##### SOURCE MATERIAL

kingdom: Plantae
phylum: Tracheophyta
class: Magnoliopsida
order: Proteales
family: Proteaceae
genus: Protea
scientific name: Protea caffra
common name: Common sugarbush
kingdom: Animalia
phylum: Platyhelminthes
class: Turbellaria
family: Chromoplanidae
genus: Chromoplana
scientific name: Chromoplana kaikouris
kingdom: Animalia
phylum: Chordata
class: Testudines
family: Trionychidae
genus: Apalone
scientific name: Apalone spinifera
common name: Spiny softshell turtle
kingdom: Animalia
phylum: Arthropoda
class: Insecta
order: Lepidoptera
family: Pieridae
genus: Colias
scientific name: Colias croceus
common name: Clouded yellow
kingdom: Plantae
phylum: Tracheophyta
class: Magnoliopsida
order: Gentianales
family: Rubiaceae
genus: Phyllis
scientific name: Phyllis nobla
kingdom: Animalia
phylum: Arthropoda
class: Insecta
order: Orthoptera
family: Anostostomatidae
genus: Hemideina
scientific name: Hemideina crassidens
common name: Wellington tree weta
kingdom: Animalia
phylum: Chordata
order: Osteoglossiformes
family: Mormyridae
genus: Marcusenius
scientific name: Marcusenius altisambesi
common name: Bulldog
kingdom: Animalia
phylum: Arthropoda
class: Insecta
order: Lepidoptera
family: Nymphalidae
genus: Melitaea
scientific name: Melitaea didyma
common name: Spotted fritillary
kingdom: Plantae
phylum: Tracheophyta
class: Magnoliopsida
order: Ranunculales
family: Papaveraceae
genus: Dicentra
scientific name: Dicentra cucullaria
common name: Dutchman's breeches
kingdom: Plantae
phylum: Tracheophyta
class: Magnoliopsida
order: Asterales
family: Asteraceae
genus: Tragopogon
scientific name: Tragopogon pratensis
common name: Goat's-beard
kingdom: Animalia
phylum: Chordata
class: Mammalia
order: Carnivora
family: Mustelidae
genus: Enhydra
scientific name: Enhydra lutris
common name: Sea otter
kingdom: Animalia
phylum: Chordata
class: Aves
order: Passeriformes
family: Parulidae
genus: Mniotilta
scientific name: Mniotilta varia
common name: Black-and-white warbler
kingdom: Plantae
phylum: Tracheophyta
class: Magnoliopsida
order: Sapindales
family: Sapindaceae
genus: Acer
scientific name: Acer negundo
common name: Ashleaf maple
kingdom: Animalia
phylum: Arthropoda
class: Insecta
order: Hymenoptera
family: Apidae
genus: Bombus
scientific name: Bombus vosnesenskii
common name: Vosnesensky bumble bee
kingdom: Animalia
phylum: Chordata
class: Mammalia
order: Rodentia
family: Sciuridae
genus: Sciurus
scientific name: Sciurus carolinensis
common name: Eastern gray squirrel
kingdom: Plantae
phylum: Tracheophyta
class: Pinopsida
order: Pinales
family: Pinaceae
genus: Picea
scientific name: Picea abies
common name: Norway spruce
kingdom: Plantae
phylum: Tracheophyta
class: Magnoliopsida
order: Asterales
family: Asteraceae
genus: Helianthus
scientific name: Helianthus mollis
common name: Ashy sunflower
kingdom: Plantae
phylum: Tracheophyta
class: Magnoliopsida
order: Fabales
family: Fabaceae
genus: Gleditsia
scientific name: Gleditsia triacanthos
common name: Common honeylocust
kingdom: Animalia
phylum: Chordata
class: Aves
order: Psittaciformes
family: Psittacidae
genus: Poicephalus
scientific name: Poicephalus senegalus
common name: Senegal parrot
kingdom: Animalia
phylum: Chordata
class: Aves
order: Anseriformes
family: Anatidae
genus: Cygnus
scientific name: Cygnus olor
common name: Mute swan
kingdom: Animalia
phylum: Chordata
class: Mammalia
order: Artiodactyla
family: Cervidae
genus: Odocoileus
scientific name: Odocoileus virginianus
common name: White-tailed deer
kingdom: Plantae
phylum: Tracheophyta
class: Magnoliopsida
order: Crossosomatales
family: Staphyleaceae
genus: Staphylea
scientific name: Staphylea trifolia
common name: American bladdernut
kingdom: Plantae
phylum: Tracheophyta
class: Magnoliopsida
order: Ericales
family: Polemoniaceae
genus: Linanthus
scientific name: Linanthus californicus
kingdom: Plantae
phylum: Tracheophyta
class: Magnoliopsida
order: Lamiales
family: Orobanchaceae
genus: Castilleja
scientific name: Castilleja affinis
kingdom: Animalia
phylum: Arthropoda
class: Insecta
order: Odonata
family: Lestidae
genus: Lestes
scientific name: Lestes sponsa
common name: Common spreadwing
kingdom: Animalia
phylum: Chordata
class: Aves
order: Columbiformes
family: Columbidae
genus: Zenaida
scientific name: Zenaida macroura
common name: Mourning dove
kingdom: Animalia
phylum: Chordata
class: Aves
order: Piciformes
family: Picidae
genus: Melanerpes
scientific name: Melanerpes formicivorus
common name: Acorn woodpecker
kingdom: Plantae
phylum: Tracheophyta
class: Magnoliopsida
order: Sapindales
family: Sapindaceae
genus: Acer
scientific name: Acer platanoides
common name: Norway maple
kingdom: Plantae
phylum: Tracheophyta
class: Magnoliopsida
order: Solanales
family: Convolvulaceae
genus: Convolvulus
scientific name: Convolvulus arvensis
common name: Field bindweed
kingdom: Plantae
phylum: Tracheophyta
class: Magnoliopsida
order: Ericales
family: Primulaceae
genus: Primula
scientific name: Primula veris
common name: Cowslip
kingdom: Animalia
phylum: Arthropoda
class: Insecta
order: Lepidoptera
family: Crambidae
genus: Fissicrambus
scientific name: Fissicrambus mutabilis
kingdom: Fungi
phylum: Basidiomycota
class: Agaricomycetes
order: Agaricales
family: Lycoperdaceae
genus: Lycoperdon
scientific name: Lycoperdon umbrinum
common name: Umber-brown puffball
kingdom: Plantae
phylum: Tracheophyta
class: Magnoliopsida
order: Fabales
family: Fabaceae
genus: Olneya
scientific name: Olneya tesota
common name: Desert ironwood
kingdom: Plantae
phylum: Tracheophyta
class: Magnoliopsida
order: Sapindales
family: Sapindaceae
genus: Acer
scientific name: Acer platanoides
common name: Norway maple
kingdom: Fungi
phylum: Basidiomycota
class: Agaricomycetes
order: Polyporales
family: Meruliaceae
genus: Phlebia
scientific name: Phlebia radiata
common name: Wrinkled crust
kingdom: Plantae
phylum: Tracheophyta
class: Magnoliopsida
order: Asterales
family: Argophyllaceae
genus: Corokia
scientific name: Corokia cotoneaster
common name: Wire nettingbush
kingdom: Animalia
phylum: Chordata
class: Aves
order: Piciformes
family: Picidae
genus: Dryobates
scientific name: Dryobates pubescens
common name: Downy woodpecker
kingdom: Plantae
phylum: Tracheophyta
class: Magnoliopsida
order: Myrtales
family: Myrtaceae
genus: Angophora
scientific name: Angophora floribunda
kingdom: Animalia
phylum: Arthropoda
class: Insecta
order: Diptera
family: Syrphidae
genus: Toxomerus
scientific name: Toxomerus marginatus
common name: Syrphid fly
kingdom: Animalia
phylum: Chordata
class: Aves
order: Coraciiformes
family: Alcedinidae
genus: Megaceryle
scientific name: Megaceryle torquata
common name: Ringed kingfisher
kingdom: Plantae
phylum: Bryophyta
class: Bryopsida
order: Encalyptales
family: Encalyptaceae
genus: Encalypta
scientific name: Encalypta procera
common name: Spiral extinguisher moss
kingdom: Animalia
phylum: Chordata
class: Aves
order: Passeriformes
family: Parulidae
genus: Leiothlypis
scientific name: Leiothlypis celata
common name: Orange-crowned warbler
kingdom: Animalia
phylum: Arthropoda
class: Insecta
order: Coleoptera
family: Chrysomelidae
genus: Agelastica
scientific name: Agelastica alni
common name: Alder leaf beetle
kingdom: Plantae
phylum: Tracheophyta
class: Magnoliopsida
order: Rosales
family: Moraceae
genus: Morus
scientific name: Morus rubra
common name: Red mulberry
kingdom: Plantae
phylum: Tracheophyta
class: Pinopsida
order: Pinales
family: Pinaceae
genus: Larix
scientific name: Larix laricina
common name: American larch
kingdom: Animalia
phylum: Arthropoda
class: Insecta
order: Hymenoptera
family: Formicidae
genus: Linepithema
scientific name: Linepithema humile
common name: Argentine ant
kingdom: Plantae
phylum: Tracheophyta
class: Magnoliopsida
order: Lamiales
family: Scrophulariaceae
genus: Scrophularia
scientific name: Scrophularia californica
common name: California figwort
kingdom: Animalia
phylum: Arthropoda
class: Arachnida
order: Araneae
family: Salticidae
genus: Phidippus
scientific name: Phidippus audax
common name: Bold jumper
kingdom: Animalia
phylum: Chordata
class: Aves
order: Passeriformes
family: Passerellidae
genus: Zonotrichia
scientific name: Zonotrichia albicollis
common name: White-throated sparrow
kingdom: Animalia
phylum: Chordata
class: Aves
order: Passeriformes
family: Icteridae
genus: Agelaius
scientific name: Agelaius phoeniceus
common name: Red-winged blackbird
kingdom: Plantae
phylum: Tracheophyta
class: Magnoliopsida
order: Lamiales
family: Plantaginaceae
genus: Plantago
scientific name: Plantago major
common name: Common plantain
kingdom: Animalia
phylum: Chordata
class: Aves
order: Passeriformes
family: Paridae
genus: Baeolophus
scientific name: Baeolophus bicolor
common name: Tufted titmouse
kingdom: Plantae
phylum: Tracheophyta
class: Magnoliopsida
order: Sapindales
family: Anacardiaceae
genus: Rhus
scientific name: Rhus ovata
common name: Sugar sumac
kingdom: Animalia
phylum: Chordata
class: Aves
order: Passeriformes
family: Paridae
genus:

##########

▶ [SHORT PROBLEM]:
Copy the lines above again without any change, from the line containing "common name: American larch" up to and including the line containing "family: Scrophulariaceae".

▶ [WORKED ANSWER]:
common name: American larch
kingdom: Animalia
phylum: Arthropoda
class: Insecta
order: Hymenoptera
family: Formicidae
genus: Linepithema
scientific name: Linepithema humile
common name: Argentine ant
kingdom: Plantae
phylum: Tracheophyta
class: Magnoliopsida
order: Lamiales
family: Scrophulariaceae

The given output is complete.